Reproduce from the records below, with no pictures, exactly the lines between the one containing "left shoulder: (579, 718)" and the one containing "right eye: (686, 360)", inclusive.

MATERIAL SHOWN:
========
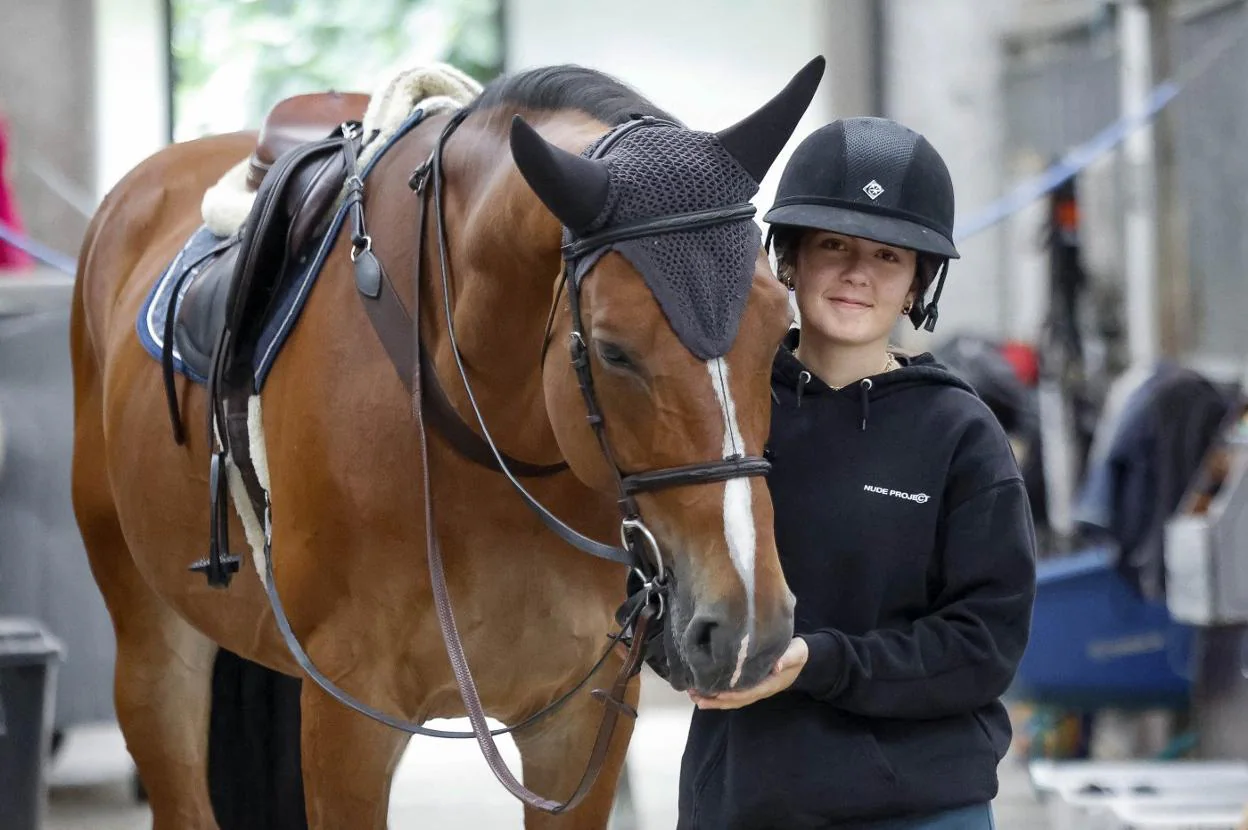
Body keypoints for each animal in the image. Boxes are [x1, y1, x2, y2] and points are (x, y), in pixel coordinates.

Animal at [73, 59, 823, 828]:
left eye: (781, 333)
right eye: (614, 352)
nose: (748, 631)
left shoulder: (579, 718)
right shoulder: (349, 713)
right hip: (154, 644)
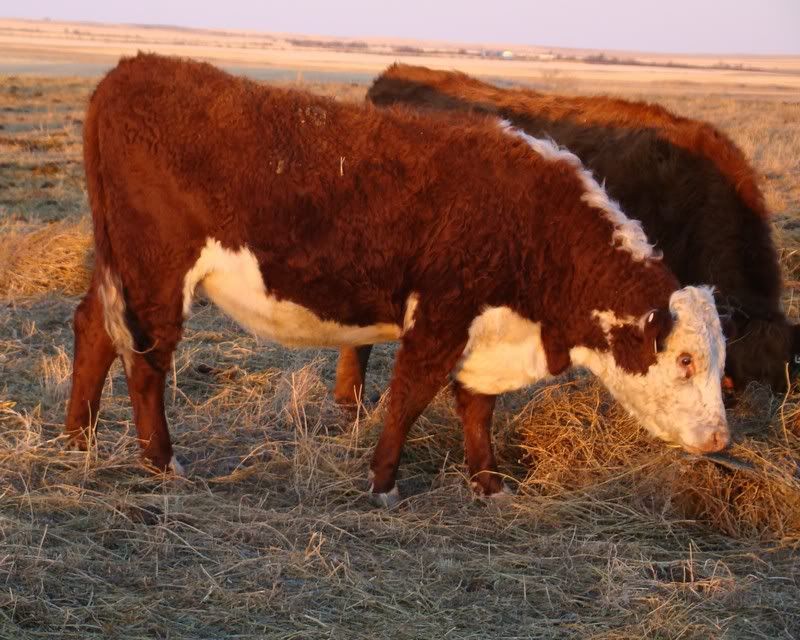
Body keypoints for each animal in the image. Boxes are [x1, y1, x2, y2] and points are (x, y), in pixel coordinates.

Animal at [65, 54, 729, 505]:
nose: (721, 439)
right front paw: (383, 482)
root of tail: (129, 70)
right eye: (686, 360)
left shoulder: (486, 329)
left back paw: (78, 441)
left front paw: (488, 484)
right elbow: (410, 395)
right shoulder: (440, 315)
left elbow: (477, 407)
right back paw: (160, 463)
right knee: (146, 361)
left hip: (122, 267)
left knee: (93, 330)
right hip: (156, 274)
========
SOLVED PROBLEM:
left shoulder: (579, 718)
right shoulder: (349, 713)
right hip: (154, 644)
Body keypoints for each animal in the image. Boxes are [x1, y1, x2, y2] and points are (x, y), in pixel coordinates.

Animal at [65, 54, 729, 505]:
nose: (721, 439)
right front paw: (383, 482)
root of tail: (129, 70)
right eye: (686, 360)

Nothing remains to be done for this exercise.